Where is home for you?
I always have a hard time answering this question. My family is originally from Quebec, Canada, but I have lived in California, Ontario, Pennsylvania, Vermont, and Ohio. Each one of these places holds special memories. I spent my middle school years in Pennsylvania and my high school years in Vermont, so those two places feel the most like home.
Where are you on your higher education path?
I was very fortunate to have the opportunity to participate in a 3+2 program with the College of Wooster and Duke University. I just completed my Junior year at Wooster and I will begin my Masters of Environmental Management at the Nicholas School of the Environment in the fall. My specialization will be in environmental economics and policy and I hope to also get a certificate in sustainable systems analysis.
Why did you choose to work in the environmental field?
I grew up attending Waldorf Schools, whose curriculum develops a sense of stewardship of nature in its students. From a very young age I played in the woods and helped out at the farm. Continuing into high school, my classmates and I went on many expedition and wilderness survival trips from the frozen winters of Vermont, to the winding canyon rivers of Utah. After taking many science classes in college, I realized how passionate I truly was in environmental issues. Since then I have done research on environmental and biological topics as well as teaching sustainable agriculture. I am interested in the intersection of agriculture, food systems, climate change and economic development. I am hoping to positively impact changes in agriculture and food production and their impacts on climate change, especially in developing countries. I believe that helping developing countries develop agricultural practices and food system structures that are sustainable can help curb climate impacts as their populations continue to grow.
What are some of your fondest memories of being out in North Carolina’s natural wonders?
I have only been in North Carolina for about a month, so I have not had a chance to visit many of North Carolina’s outdoor treasures. I learned a lot about reptiles during my last semester at Wooster, but being in a northern climate had not allowed me to find many of these creatures in nature. During my first weekend in Durham, I went for a hike at Occoneechee state park and spent most of my day chasing lizards and snakes. I love the thick foliage of the southern climate in North Carolina and the amazing diversity of birds, plants, and insects.
What are your internship responsibilities this summer with the NC League of Conservation Voters (NCLCV)?
This summer I have been working as a policy intern. I have been helping to track bills, gather background information on issues pertaining to the bills of interest, and informing legislators on environmental concerns. I have been writing the Legislative Hotlist every other week and I have written blog posts on issues of interest. I have helped legislators when they asked for information or advice on environmental bills.

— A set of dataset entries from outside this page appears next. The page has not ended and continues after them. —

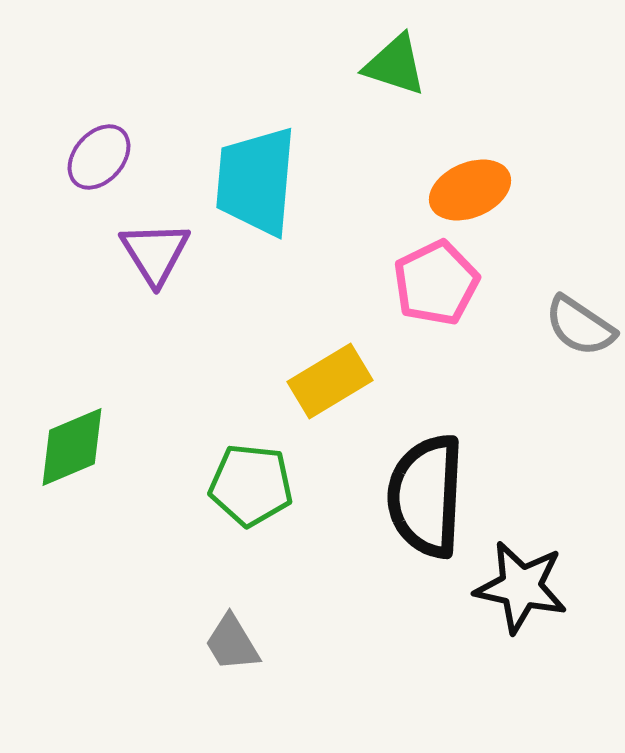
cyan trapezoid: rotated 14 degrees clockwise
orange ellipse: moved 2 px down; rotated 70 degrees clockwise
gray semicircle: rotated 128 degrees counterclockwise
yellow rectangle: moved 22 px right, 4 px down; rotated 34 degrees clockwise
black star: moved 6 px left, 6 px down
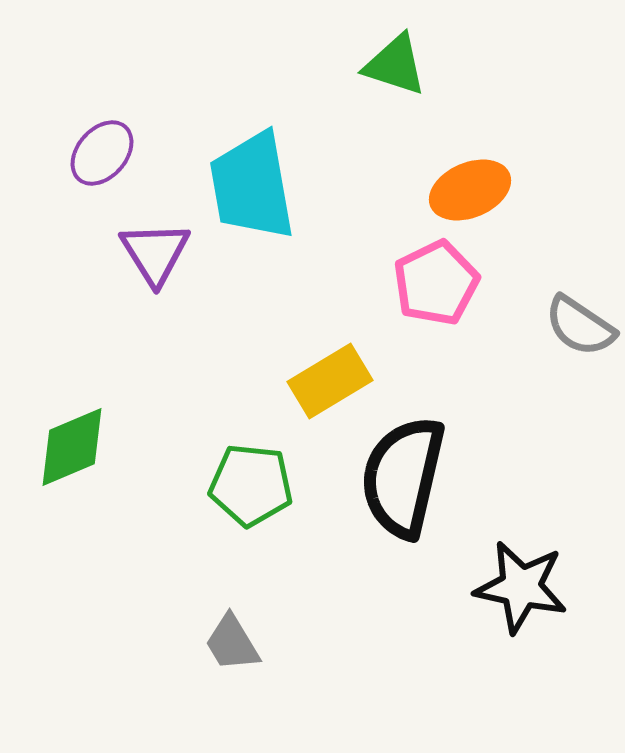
purple ellipse: moved 3 px right, 4 px up
cyan trapezoid: moved 4 px left, 5 px down; rotated 15 degrees counterclockwise
black semicircle: moved 23 px left, 19 px up; rotated 10 degrees clockwise
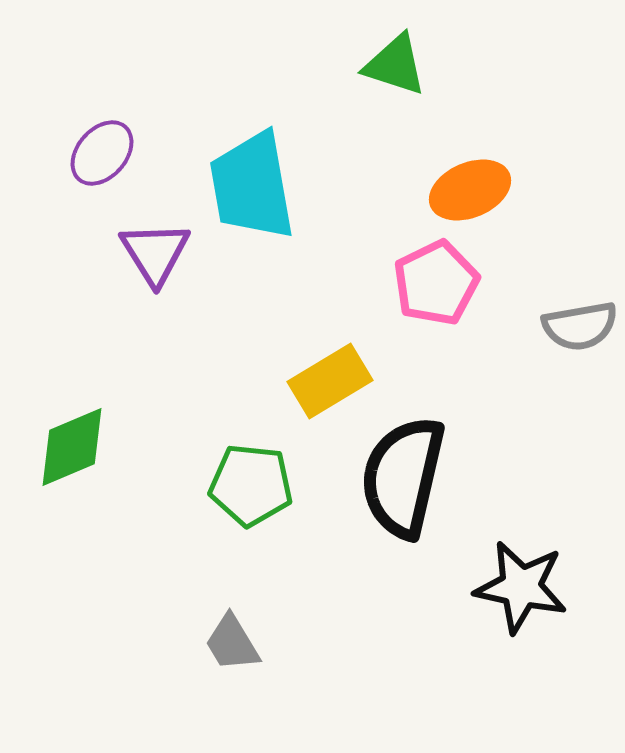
gray semicircle: rotated 44 degrees counterclockwise
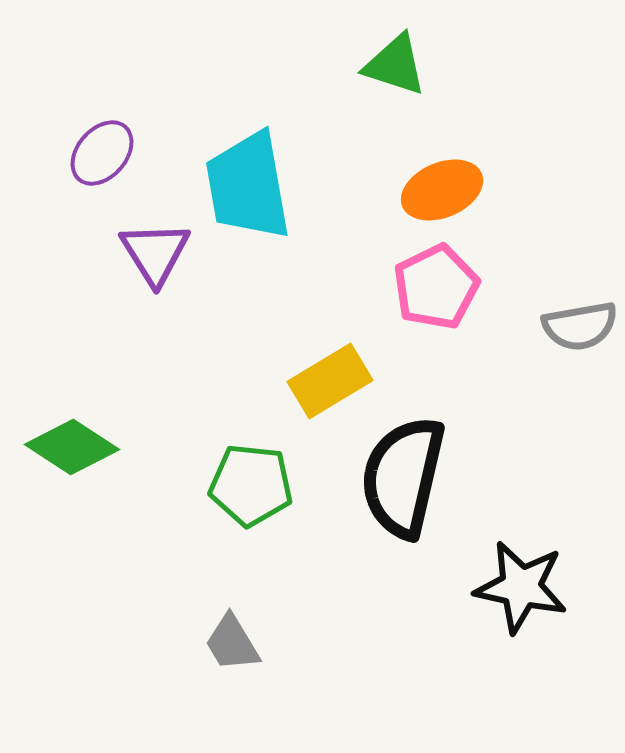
cyan trapezoid: moved 4 px left
orange ellipse: moved 28 px left
pink pentagon: moved 4 px down
green diamond: rotated 56 degrees clockwise
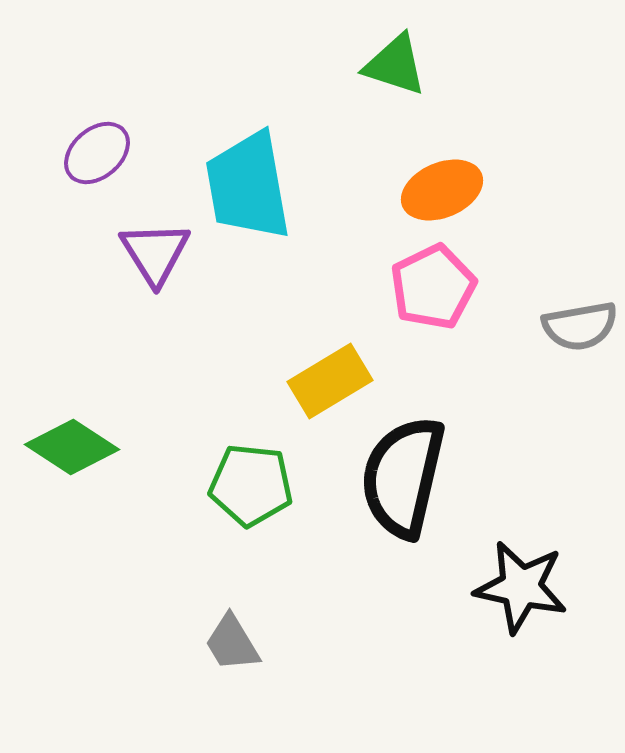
purple ellipse: moved 5 px left; rotated 8 degrees clockwise
pink pentagon: moved 3 px left
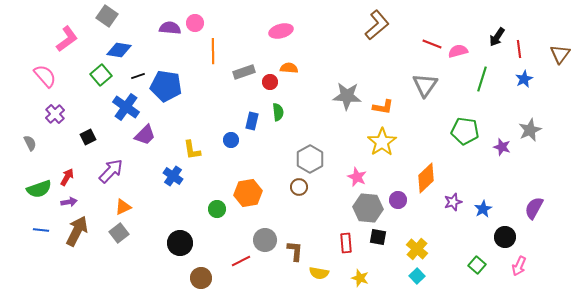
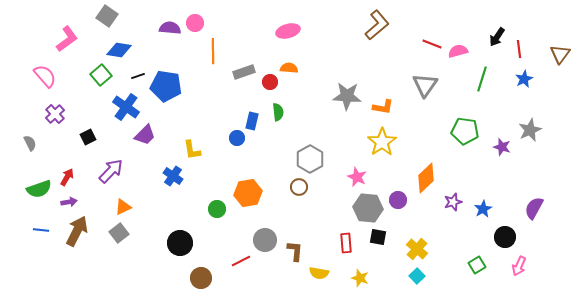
pink ellipse at (281, 31): moved 7 px right
blue circle at (231, 140): moved 6 px right, 2 px up
green square at (477, 265): rotated 18 degrees clockwise
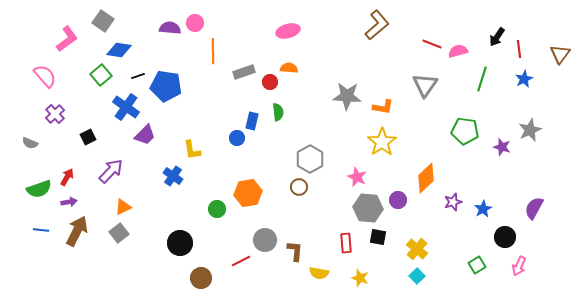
gray square at (107, 16): moved 4 px left, 5 px down
gray semicircle at (30, 143): rotated 140 degrees clockwise
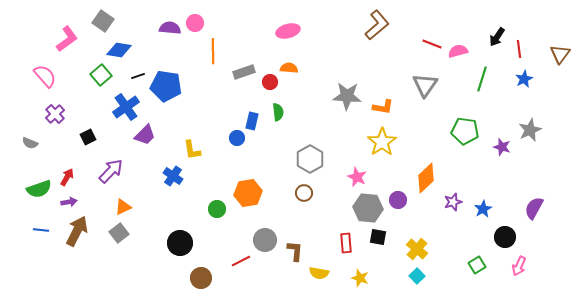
blue cross at (126, 107): rotated 20 degrees clockwise
brown circle at (299, 187): moved 5 px right, 6 px down
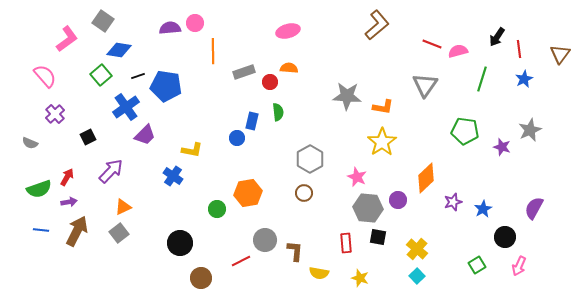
purple semicircle at (170, 28): rotated 10 degrees counterclockwise
yellow L-shape at (192, 150): rotated 70 degrees counterclockwise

I will be working on the legislative scorecard in order to keep our legislators accountable and inform voters. I have enjoyed using my scientific background to provide an additional tool for the team and NCLCV in combination with political issues.
How do you see this opportunity as a Stanback intern affecting your future education and work?
The Stanback internship opportunity has given me much needed exposure to the political process. As a biology major trying to transition in environmental economics and policy, I was looking for an experience that would give me knowledge on the political process before starting my classes at Duke University in the fall. I will also use the knowledge I have gained about the political process in my future endeavors in environmental work, whatever they may be.